Hundreds of Glacial Earthquakes Detected at Antarctica’s ‘Doomsday’ Glacier

A new seismic analysis of Antarctica has revealed more than 360 previously undocumented glacial earthquakes at the vulnerable Thwaites and Pine Island glaciers between 2010 and 2023, raising fresh questions about ice-sheet stability and future sea-level rise, according to research soon to be published in Geophysical Research Letters.

By Staff Reporter | Updated: 13 December 2025

New Signals Beneath Antarctica’s Ice

Glacial earthquakes, a special type of seismic event generated when tall, thin icebergs break off and capsize at a glacier’s ocean front, have long been documented in Greenland but remained elusive in Antarctica. In the new study, a researcher reports evidence for hundreds of such low-frequency quakes around Antarctica’s Amundsen Sea sector, with a strong concentration at Thwaites Glacier, often referred to as the “Doomsday Glacier” because of its potential to drive rapid global sea-level rise if it collapses.

The events were detected using seismic stations based on the Antarctic continent, rather than the global monitoring networks that had previously missed these smaller-magnitude quakes. The findings suggest that interactions between warming oceans and Antarctica’s ice shelves may be producing more dynamic and frequent iceberg calving than recognized by traditional earthquake catalogs.

**Your tasks**
1/ Answer these questions from the article on Antarctic glacial earthquakes:
(a) How many previously undocumented glacial earthquakes did the new analysis reveal?
(b) In which journal is the research soon to be published?
(c) What kind of seismic stations were used to detect the events?
2/ According to the article on Antarctic glacial earthquakes, why is Thwaites Glacier often called the "Doomsday Glacier"?
The records have no connection to the article on Antarctic glacial earthquakes.

**Dataset content**
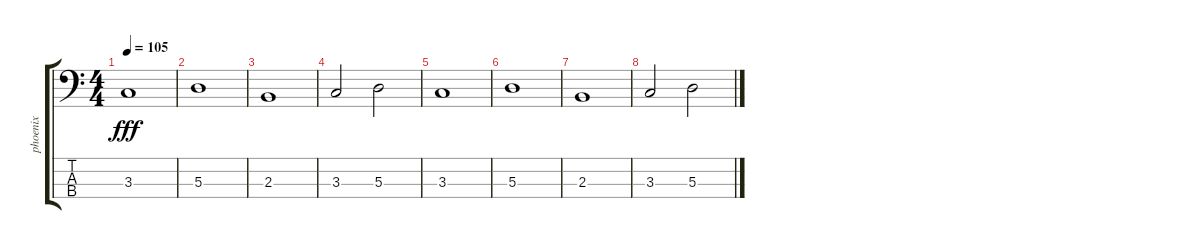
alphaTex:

\track ("phoenix" "phoenix") {instrument electricbasspick}
\staff {score tabs}
\tuning (G2 D2 A1 E1) {hide}
\ts (4 4)
\tempo 105
\clef f4
\ks c
3.3.1{dy fff} |
5.3.1 |
2.3.1 |
3.3.2 5.3.2 |
3.3.1 |
5.3.1 |
2.3.1 |
3.3.2 5.3.2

**Full solutions**
1/
(a) More than 360.
(b) Geophysical Research Letters.
(c) Seismic stations based on the Antarctic continent.

2/ Thwaites Glacier gets that name because of its potential to drive rapid global sea-level rise if it collapses.